Add "Everyone" privilege to folder using C#.NET

Suresh Chaudhary picture Suresh Chaudhary · Mar 14, 2011 · Viewed 54.4k times · Source

I have used the code below to allow Everyone access to a folder:

System.Security.AccessControl.DirectorySecurity sec =
    System.IO.Directory.GetAccessControl(directory, AccessControlSections.All);
FileSystemAccessRule accRule = new FileSystemAccessRule("Everyone",
                                       FileSystemRights.Modify,
                                       AccessControlType.Allow);
sec.AddAccessRule(accRule);    // setACL
sec.ResetAccessRule(accRule);

Now, the Everyone user is added to the folder, but not with any rights assigned. All the read, write, execute etc. checkboxes are not checked.

Answer

Yoshi picture Yoshi · Mar 22, 2011

First thing I want to tell you is how I found this solution. This is probably more important than the answer because file permissions are hard to get correct.

First thing I did was set the permissions I wanted using the Windows dialogs and checkboxes. I added a rule for "Everyone" and ticked all boxes except "Full Control".

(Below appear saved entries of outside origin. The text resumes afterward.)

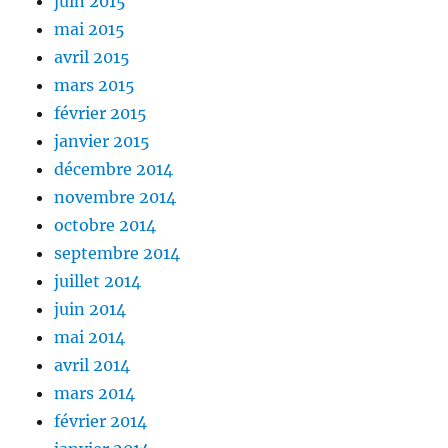
juin 2015
mai 2015
avril 2015
mars 2015
février 2015
janvier 2015
décembre 2014
novembre 2014
octobre 2014
septembre 2014
juillet 2014
juin 2014
mai 2014
avril 2014
mars 2014
février 2014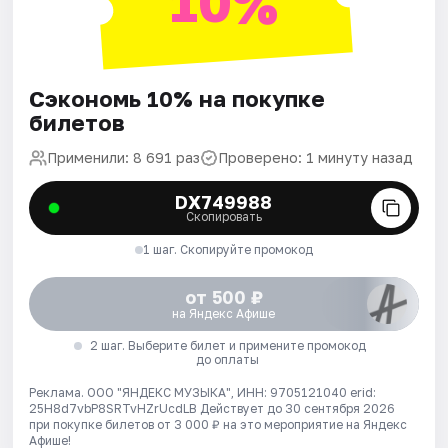
10%
Сэкономь 10% на покупке
билетов
Применили: 8 691 раз
Проверено: 1 минуту назад
DX749988
Скопировать
1 шаг. Скопируйте промокод
от 500 ₽
на Яндекс Афише
2 шаг. Выберите билет и примените промокод
до оплаты
Реклама. ООО "ЯНДЕКС МУЗЫКА", ИНН: 9705121040 erid:
25H8d7vbP8SRTvHZrUcdLB
Действует до 30 сентября 2026
при покупке билетов от 3 000 ₽ на это мероприятие на Яндекс
Афише!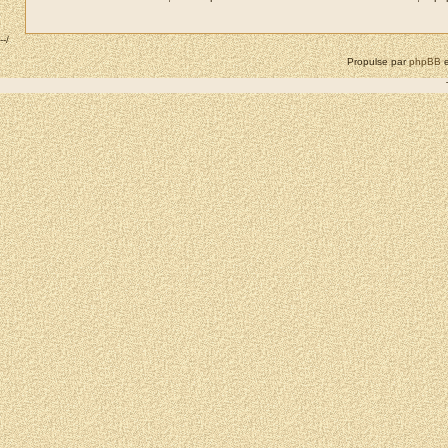
--/
Propulse par
phpBB
e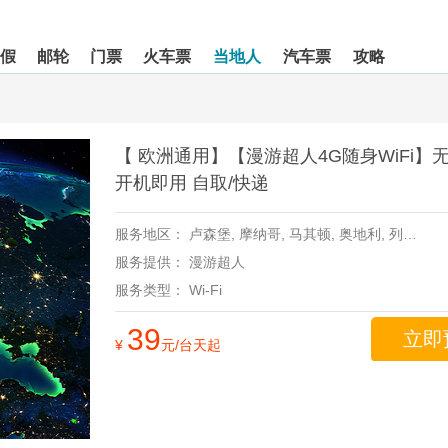
假
邮轮
门票
火车票
当地人
汽车票
攻略
【 欧洲通用】【漫游超人4G随身WiFi】
开机即用 自取/快递
服务地区：
卢森堡,
摩纳哥,
马其顿,
奥地利,
列支敦士登,
服务提供：
漫游超人
服务类型：
Wi-Fi
39
立即
¥
元/台天起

Then I wrote this C# code to tell me exactly what parameters I need to duplicate the Windows settings:

string path = @"C:\Users\you\Desktop\perms"; // path to directory whose settings you have already correctly configured
DirectorySecurity sec = Directory.GetAccessControl(path);
foreach (FileSystemAccessRule acr in sec.GetAccessRules(true, true, typeof(System.Security.Principal.NTAccount))) {
    Console.WriteLine("{0} | {1} | {2} | {3} | {4}", acr.IdentityReference.Value, acr.FileSystemRights, acr.InheritanceFlags, acr.PropagationFlags, acr.AccessControlType);
}

This gave me this line of output:

Everyone | Modify, Synchronize | ContainerInherit, ObjectInherit | None | Allow

So the solution is simple (yet hard to get right if you don't know what to look for!):

DirectorySecurity sec = Directory.GetAccessControl(path);
// Using this instead of the "Everyone" string means we work on non-English systems.
SecurityIdentifier everyone = new SecurityIdentifier(WellKnownSidType.WorldSid, null);
sec.AddAccessRule(new FileSystemAccessRule(everyone, FileSystemRights.Modify | FileSystemRights.Synchronize, InheritanceFlags.ContainerInherit | InheritanceFlags.ObjectInherit, PropagationFlags.None, AccessControlType.Allow));
Directory.SetAccessControl(path, sec);

This will make the checkboxes on the Windows security dialog match what you have already set for your test directory.